When working, employees have a right to take breaks. Of course, this includes bathroom breaks and other periods of relaxation a couple of times per day. Additionally, most people have to take a lunch break or other meal period at some point during their shift. The question that many have is whether they qualify for workers’ compensation while on their lunch breaks.
The answer is that it depends. Sometimes, you can qualify for workers’ compensation when an injury occurs on your breaks. However, this only occurs sometimes. The conditions surrounding the accident and why you got hurt in the first place are often determining factors in your workers’ comp claim.
What is workers’ compensation?
When someone gets hurt on the job, they might not have the ability to continue working. Therefore, their income might drop, and their ability to make a secure living could become imperiled.
As a result, they might have to rely on the supplementary income provided by workers’ compensation to help them through these difficult circumstances. With the benefit of workers’ compensation, the injured party can rest securely knowing that they have a degree of protection against financial losses.
To qualify for workers’ compensation, you must be able to prove that your injury occurred as a result of your working duties. However, the scope of your employment might vary considerably, and therefore injuries sustained in numerous circumstances might qualify for workers’ comp. Where does this leave break or lunch period injuries?
Workers’ Compensation for Lunch Break Injuries
On one hand, taking a lunch break means that you are not working. Therefore, standard reasoning indicates that you should not qualify for workers compensation on these breaks. However, this isn’t exactly a hard and fast rule.
For example, if you leave work for your lunch break, but your employer asks you to do a work errand while out, then you will still be at work even during this downtime.

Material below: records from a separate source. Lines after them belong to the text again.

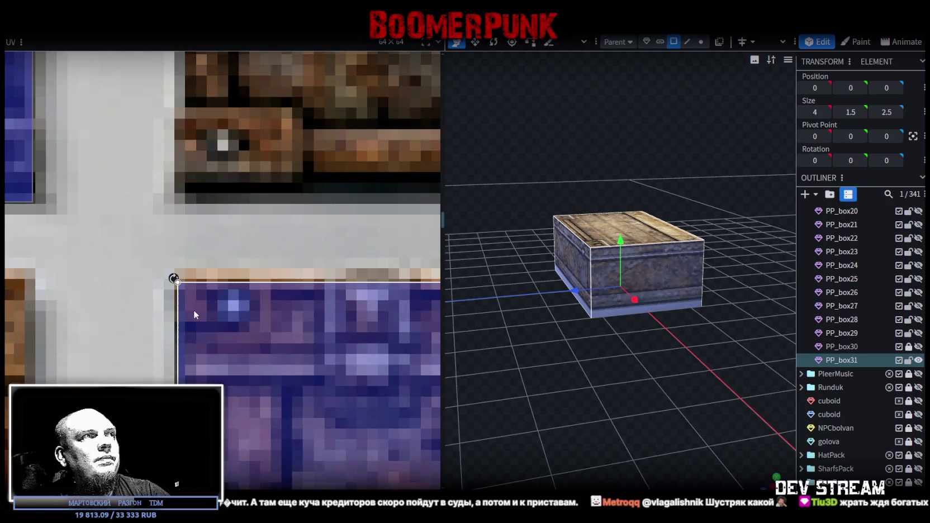
scroll(193, 310, down, 4)
scroll(297, 336, down, 2)
scroll(352, 428, up, 3)
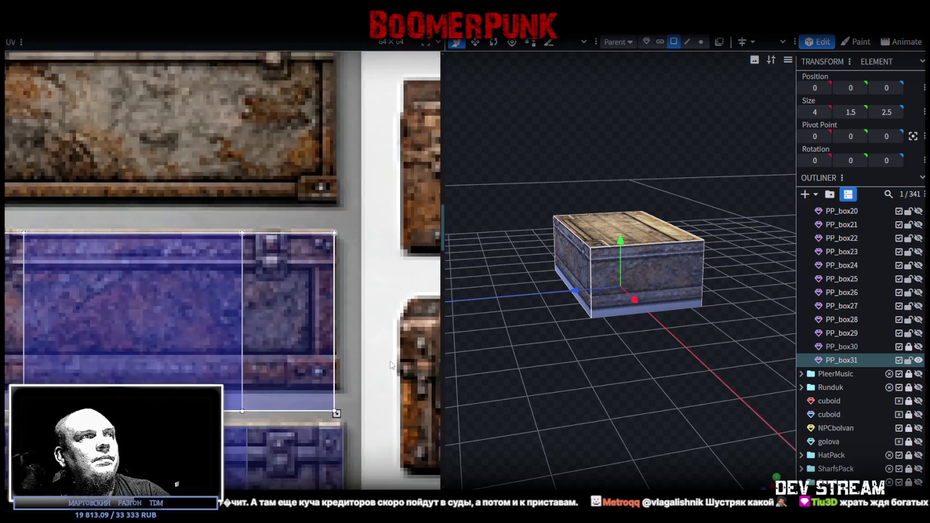
scroll(352, 428, up, 2)
drag(285, 443, 288, 405)
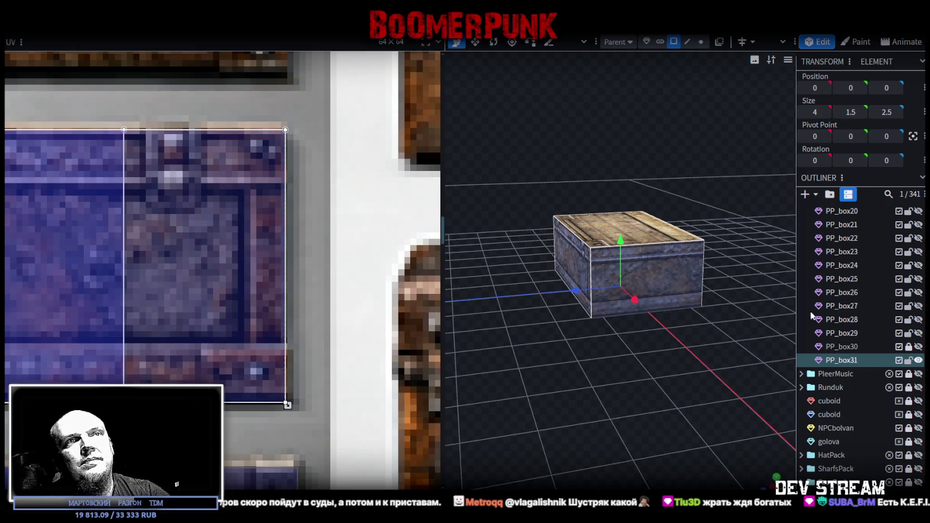
Step: Lower the crate's top face to height 1.25, making a flat blue-grey lid
click(632, 226)
drag(619, 176, 615, 195)
mouse_move(534, 323)
mouse_down()
mouse_move(609, 376)
mouse_move(642, 354)
mouse_move(632, 201)
mouse_move(622, 184)
mouse_up()
scroll(631, 349, up, 2)
scroll(218, 325, down, 2)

Should you get hurt in an accident during this period, you might qualify for workers’ compensation. Even though you were on your lunch break, you still had to do a work errand. Therefore, this could be considered a working duty.
However, if you simply leave your office to pick up your own lunch, then you usually don’t qualify for workers’ compensation. You were out of the office on your own time.
Still, if you remain on your company premises during your lunch break, then you might continue to qualify for workers’ compensation even during lunch. A company lunchroom is part of your company’s premises. Therefore, by staying on the premises, you are still available to do work. As a result, you might qualify for workers’ compensation should accidents occur in these settings.
If you are curious about your workers’ compensation qualifications, speak to your employer or the employer’s workers’ compensation insurance provider. They can help you determine what injuries will qualify for such claims.